Gdot: Multitype Nearest Neighbour Distance Function (i-to-any)

An object of class "fv" (see fv.object).

Essentially a data frame containing six numeric columns

r

the values of the argument \(r\) at which the function \(G_{i\bullet}(r)\) has been estimated

rs

the ``reduced sample'' or ``border correction'' estimator of \(G_{i\bullet}(r)\)

han

the Hanisch-style estimator of \(G_{i\bullet}(r)\)

km

the spatial Kaplan-Meier estimator of \(G_{i\bullet}(r)\)

hazard

the hazard rate \(\lambda(r)\) of \(G_{i\bullet}(r)\) by the spatial Kaplan-Meier method

raw

the uncorrected estimate of \(G_{i\bullet}(r)\), i.e. the empirical distribution of the distances from each point of type \(i\) to the nearest other point of any type.

theo

the theoretical value of \(G_{i\bullet}(r)\) for a marked Poisson process with the same estimated intensity (see below).

This function Gdot and its companions Gcross and Gmulti are generalisations of the function Gest to multitype point patterns.

A multitype point pattern is a spatial pattern of points classified into a finite number of possible ``colours'' or ``types''. In the spatstat package, a multitype pattern is represented as a single point pattern object in which the points carry marks, and the mark value attached to each point determines the type of that point.

The argument X must be a point pattern (object of class "ppp") or any data that are acceptable to as.ppp. It must be a marked point pattern, and the mark vector X$marks must be a factor. The argument will be interpreted as a level of the factor X$marks. (Warning: this means that an integer value i=3 will be interpreted as the number 3, not the 3rd smallest level.)

The ``dot-type'' (type \(i\) to any type) nearest neighbour distance distribution function of a multitype point process is the cumulative distribution function \(G_{i\bullet}(r)\) of the distance from a typical random point of the process with type \(i\) the nearest other point of the process, regardless of type.
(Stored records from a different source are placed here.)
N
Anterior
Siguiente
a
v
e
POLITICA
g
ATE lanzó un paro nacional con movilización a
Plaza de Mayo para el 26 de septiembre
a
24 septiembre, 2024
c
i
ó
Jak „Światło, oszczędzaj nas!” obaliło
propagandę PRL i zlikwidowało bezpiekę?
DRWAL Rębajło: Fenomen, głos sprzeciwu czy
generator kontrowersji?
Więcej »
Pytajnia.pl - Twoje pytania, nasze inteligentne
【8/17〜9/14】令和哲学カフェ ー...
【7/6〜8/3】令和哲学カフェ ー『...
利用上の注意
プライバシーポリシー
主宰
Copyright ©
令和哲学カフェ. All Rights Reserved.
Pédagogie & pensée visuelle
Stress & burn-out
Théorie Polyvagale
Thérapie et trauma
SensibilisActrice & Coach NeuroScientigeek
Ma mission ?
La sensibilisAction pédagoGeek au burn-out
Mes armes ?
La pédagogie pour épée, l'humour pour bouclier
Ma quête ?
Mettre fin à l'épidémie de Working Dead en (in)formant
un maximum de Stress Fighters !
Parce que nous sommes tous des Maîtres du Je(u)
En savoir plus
An estimate of \(G_{i\bullet}(r)\) is a useful summary statistic in exploratory data analysis of a multitype point pattern. If the type \(i\) points were independent of all other points, then \(G_{i\bullet}(r)\) would equal \(G_{ii}(r)\), the nearest neighbour distance distribution function of the type \(i\) points alone. For a multitype Poisson point process with total intensity \(\lambda\), we have $$G_{i\bullet}(r) = 1 - e^{ - \lambda \pi r^2} $$ Deviations between the empirical and theoretical \(G_{i\bullet}\) curves may suggest dependence of the type \(i\) points on the other points.
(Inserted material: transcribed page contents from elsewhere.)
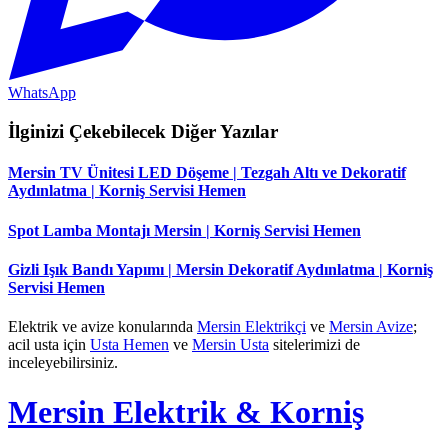
WhatsApp
İlginizi Çekebilecek Diğer Yazılar
Mersin TV Ünitesi LED Döşeme | Tezgah Altı ve Dekoratif
Aydınlatma | Korniş Servisi Hemen
Spot Lamba Montajı Mersin | Korniş Servisi Hemen
Gizli Işık Bandı Yapımı | Mersin Dekoratif Aydınlatma | Korniş
Servisi Hemen
Elektrik ve avize konularında
Mersin Elektrikçi
ve
Mersin Avize
;
acil usta için
Usta Hemen
ve
Mersin Usta
sitelerimizi de
inceleyebilirsiniz.
Mersin Elektrik & Korniş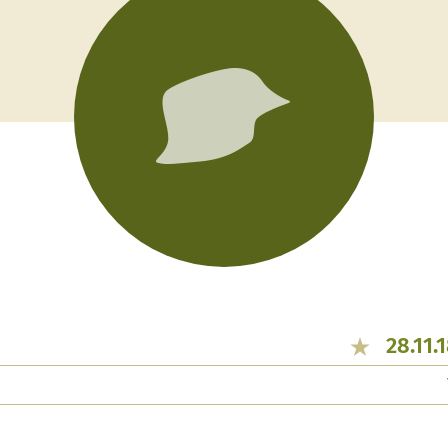
28.11.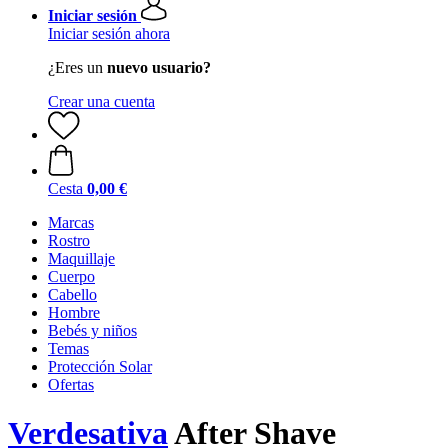
Iniciar sesión
Iniciar sesión ahora
¿Eres un
nuevo usuario?
Crear una cuenta
Cesta
0,00 €
Marcas
Rostro
Maquillaje
Cuerpo
Cabello
Hombre
Bebés y niños
Temas
Protección Solar
Ofertas
Verdesativa
After Shave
This algorithm estimates the distribution function \(G_{i\bullet}(r)\) from the point pattern X. It assumes that X can be treated as a realisation of a stationary (spatially homogeneous) random spatial point process in the plane, observed through a bounded window. The window (which is specified in X as Window(X)) may have arbitrary shape. Biases due to edge effects are treated in the same manner as in Gest.

The argument r is the vector of values for the distance \(r\) at which \(G_{i\bullet}(r)\) should be evaluated. It is also used to determine the breakpoints (in the sense of hist) for the computation of histograms of distances. The reduced-sample and Kaplan-Meier estimators are computed from histogram counts. In the case of the Kaplan-Meier estimator this introduces a discretisation error which is controlled by the fineness of the breakpoints.

First-time users would be strongly advised not to specify r. However, if it is specified, r must satisfy r[1] = 0, and max(r) must be larger than the radius of the largest disc contained in the window. Furthermore, the successive entries of r must be finely spaced.

The algorithm also returns an estimate of the hazard rate function, \(\lambda(r)\), of \(G_{i\bullet}(r)\). This estimate should be used with caution as \(G_{i\bullet}(r)\) is not necessarily differentiable.

The naive empirical distribution of distances from each point of the pattern X to the nearest other point of the pattern, is a biased estimate of \(G_{i\bullet}\). However this is also returned by the algorithm, as it is sometimes useful in other contexts. Care should be taken not to use the uncorrected empirical \(G_{i\bullet}\) as if it were an unbiased estimator of \(G_{i\bullet}\).